## Using the information
1) In the passage about writing a memoir, how many words long is the finished book?
2) Pick up the passage about writing a memoir after its last sentence and continue it in the same first-person voice.

I’m now 27, and have spent the past three years writing, editing, and submitting my memoir to agents and publishers. While doing that, I also become a regular blogger for the Huffington Post, a member of the Burnside Writers Collective, and a contributor to Red Letter Christians. I’ve come a long way since my feet first dangled in front of a computer screen.

My book is done. And at 63,000 words, it’s a lot more than 60 pages. It’s been something I’ve committed to for years, not weeks or days.  And unlike my youthful writing, I invited lots and lots of people to not just read it, but critique it. Tear it apart. Tell me how to make it better.

Yet, after all this time, I still struggle with two things. Wanting to quit. And not feeling like a writer.

Like Kirsten, who started this blog hop, when I first pictured my life as a writer, it was one  filled with thick glossy book covers embossed with my name. Sitting on (built-in) bookshelves in a large, white, expensive home. On the beach or in the mountains maybe. A home I kept when I wasn’t living in my high rise apartment in Chicago/NYC/Seattle. I’d have an agent, a publisher, and a bank account that reflected this fame my creativity had brought me.

My life looks nothing like that.

## Excerpted data
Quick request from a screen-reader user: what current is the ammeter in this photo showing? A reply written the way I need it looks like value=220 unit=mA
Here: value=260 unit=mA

* * *

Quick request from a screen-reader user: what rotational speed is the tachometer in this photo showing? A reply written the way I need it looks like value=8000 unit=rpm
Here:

## Results for each task
1) 63,000 words.

2)
I have no agent. No publisher. No glossy covered book with my name on it. My house, while lovely, is nowhere near the mountains, let alone white. And because of these things, I often feel like I have no right to call myself a writer. A failure, yes, as I have an inbox filled with rejection emails from agents. Writer, no.

But the more I connect with other writers, and participate in things like this blog hop, the more I see that the things that I think make me a failure, are what actually make me a writer. Writing, for one. And persistence in the face of a landslide of rejection, for another. To write is to be rejected. To be a writer, is to overcome rejection, and keep writing.

Even though I don’t have the bank account, agent, or hell, even desk of a writer, I still know that, as long as I keep putting fingers to keys, a writer is what I’ll be. Glossy book cover or not.